Der stellvertretende Schulleiter Ulrich Lipperheide hat die Jungen in der Aula zusammengetrommelt. Die Wahl der neuen Schülervertretung steht an. Doch die Jungen sind unruhig, der Geräuschpegel in der Halle ist noch zu hoch. Ein paar mahnende Worte von Lipperheide genügen und es ist still. Dann ist Georg an der Reihe, der amtierende Schülersprecher, und schwört seine Mitschüler auf die Wahl ein. Schließlich organisieret die Gruppe Schulfeste und sitzt mit in der Schulkonferenz - eine Menge Verantwortung.
Verantwortung ist ein Schlüsselwort an der Bonner Jungenschule. "Das ist etwas, das wir aus der Internatszeit übernommen haben, dass alle mitbeteiligt sind und auch Verantwortung tragen", erklärt Schulleiter Peter Billig. Es gibt zum Beispiel einen schuleigenen kleinen Zoo mit Geckos, um die sich die Jungen kümmern - auch an Weihnachten, Ostern und in den Sommerferien. Und auch die Eltern sind an wichtigen Entscheidungen rund um die Schule beteiligt, erklärt der Leiter. "Die sind ja nicht nur da, um Kuchen für irgendwelche Klassenfeste zu backen. Die entscheiden mit, der Rat der Eltern ist wichtig."

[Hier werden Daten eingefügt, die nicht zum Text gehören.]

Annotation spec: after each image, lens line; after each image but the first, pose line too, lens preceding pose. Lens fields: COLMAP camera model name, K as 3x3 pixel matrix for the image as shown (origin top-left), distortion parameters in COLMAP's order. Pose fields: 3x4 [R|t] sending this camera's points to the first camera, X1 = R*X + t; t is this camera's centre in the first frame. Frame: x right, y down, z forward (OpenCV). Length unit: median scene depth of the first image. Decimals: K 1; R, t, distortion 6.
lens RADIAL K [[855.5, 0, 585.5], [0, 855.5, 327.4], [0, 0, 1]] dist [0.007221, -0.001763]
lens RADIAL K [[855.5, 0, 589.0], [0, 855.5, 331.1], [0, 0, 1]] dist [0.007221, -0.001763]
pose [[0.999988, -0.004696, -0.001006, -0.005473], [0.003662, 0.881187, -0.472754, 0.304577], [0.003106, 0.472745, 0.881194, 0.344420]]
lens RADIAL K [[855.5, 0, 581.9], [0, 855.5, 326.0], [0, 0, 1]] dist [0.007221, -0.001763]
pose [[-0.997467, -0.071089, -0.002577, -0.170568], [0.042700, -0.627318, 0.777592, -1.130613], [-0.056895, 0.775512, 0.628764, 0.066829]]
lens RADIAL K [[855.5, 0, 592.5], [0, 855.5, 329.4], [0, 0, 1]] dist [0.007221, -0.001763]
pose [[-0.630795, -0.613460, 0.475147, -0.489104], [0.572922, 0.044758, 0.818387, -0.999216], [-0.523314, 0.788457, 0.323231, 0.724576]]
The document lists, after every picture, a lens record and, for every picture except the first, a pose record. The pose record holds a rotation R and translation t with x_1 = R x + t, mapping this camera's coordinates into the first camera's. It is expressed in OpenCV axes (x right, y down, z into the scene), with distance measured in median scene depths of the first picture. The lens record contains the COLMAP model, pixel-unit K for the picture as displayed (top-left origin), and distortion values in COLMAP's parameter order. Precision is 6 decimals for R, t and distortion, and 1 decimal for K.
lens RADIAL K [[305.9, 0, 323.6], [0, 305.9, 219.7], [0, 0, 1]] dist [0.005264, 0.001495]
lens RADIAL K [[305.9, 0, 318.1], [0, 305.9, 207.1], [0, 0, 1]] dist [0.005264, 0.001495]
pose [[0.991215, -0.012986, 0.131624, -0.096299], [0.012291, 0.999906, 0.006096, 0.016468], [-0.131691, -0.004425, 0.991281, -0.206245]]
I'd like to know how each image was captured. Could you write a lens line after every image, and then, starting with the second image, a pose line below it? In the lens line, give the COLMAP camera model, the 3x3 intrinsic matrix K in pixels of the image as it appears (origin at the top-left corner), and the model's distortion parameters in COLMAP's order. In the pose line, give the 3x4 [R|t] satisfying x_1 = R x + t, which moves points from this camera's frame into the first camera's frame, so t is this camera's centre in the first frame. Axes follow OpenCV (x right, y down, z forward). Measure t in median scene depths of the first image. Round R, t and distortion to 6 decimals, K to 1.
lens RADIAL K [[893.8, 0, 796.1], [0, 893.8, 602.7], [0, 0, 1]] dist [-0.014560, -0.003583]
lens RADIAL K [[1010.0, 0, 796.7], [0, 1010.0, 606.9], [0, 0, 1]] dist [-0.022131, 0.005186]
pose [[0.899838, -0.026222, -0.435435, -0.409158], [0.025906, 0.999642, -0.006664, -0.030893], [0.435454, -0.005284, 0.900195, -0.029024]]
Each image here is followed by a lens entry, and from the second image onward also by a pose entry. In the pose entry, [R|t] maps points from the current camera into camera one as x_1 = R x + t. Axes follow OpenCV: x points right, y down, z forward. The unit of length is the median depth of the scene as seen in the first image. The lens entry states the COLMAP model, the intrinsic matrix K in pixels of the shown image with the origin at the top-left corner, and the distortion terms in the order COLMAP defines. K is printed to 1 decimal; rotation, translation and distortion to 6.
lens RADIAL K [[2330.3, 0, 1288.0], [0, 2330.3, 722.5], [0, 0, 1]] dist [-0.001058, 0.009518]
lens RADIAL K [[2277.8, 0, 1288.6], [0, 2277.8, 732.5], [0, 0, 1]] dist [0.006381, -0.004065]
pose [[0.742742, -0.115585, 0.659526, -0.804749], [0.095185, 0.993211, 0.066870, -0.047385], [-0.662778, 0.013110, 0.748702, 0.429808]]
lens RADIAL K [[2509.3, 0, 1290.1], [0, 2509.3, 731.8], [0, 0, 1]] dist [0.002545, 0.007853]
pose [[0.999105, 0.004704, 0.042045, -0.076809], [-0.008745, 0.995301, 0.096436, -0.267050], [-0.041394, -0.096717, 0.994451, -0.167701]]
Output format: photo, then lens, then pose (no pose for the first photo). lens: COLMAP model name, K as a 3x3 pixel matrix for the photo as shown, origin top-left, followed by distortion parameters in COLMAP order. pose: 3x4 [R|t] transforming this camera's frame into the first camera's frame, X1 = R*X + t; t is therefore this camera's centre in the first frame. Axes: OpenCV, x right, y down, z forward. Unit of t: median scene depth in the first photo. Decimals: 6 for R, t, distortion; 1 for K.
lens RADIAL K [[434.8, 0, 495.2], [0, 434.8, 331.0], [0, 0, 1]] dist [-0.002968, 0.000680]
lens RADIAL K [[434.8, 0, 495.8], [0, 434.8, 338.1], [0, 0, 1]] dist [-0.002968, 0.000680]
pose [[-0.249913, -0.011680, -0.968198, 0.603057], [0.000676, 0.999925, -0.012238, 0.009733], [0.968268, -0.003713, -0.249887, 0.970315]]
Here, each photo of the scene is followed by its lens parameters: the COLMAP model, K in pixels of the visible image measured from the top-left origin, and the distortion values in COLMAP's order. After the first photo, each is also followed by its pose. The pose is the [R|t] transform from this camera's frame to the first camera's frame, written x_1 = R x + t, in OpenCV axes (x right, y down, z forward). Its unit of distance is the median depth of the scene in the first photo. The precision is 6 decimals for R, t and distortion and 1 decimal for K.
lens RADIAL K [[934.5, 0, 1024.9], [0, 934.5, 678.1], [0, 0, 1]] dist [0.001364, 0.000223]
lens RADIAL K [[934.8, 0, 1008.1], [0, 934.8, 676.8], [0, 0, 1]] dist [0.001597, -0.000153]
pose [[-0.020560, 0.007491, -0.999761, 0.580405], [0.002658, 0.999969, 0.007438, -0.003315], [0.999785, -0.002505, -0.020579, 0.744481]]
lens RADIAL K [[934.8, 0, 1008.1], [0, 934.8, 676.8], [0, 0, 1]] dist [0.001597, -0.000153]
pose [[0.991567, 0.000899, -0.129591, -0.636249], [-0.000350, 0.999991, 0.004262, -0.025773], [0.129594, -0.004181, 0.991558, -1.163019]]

Tradition als Ordensschule
Das Collegium Josephinum in Trägerschaft der Ordensgemeinschaft der Redemptoristen wurde ursprünglich als Internat gegründet, zur Ausbildung des geistlichen Nachwuchses. Erst nach dem Zweiten Weltkrieg standen die Schultüren auch anderen Jungen, sogenannten Externen offen. 1976 wurde das Gymnasium um eine Realschule erweitert. Auch heute bleibt die Schule seinen Wurzeln treu: Gebete vor und nach dem Unterricht, vierzehntägliche Schulmessen und gemeinsame Gottesdienste mit den Familien, sowie religiöse Projekt- und Besinnungstage gehören zum Schulleben dazu.
Und noch etwas ist von der Ordenstradition geblieben: die Unterstützung für Schwächere. Ein vielfältiges Betreuungsprogramm, wie zum Beispiel Hausaufgabengruppen, öffnet die Schule auch am Nachmittag. Außerdem wird ein Mittagstisch angeboten. "Das ist besonders für die Kinder von Alleinerziehenden wichtig", so Billig.
Jungen lernen unter sich
Das Kollegium um Billig und Lipperheide legt Wert darauf, dass die Individualität jedes einzelnen Schülers am Cojobo, wie die Schule kurz genannt wird, im Vordergrund steht - gerade als katholische Einrichtung. Bildung soll eine Schlüsselfunktion in der Entwicklung einnehmen. Am Josephinum bedeutet das eben auch, dass Jungen beim Lernen unter sich bleiben. Sie brauchen oft eine direktere Ansprache, ist sich Matthias Schöndube sicher, der am Jungengymnasium Latein und Französisch unterrichtet. Und noch etwas beobachtet der Lehrer: "Hier werden durchaus Fächer gewählt, die Jungen nicht unbedingt zugeordnet werden. Wir haben zum Beispiel immer einen Französisch-Leistungskurs." Ganz "mädchenfrei" ist das Josephinum aber doch nicht. In der Oberstufe werden die Kurse mit denen der benachbarten Mädchenschule zusammengelegt.

© Collegium Josephinum Bonn
Schule als Erziehungsgemeinschaft
Der gute Ruf der Schule, das Prädikat "katholisch" und auch die Jungen-Pädagogik seien durchaus Gründe für die Schulwahl von Eltern und Kindern, sind sich Leiter und Lehrer sicher. "Teilweise gibt es schon Josephiner in zweiter und dritter Generation an der Schule. Wir nehmen hier eigentlich Familien auf", erklärt Billig mit einem Augenzwinkern. Schon nach der Einschulung gibt es für Jungen, Eltern und Lehrer einen Kennenlern-Tag an dem auch die Schulleitung und der Seelsorger des Hauses teilnehmen. "Sich mit der Schule zu identifizieren ist ein Thema für die ganze Familie", erklärt Schöndube.
Es sei mehr, als Dienst nach Vorschrift, sagt Billig, wenn er die Schulatmosphäre beschreibt. Und von "Erinnerungspotenzial" spricht sein Stellvertreter. Die enge Verbindung der Schüler mit ihrer Schule sei der beste Beweis. "Wenn die Jungs studieren oder arbeiten, sind sie vielleicht wieder etwas weiter weg. Aber sie rufen an, wenn sie heiraten oder ihre Kinder taufen lassen wollen", erzählt Lipperheide. Und dann merken die Lehrer: Da ist etwas hängen geblieben.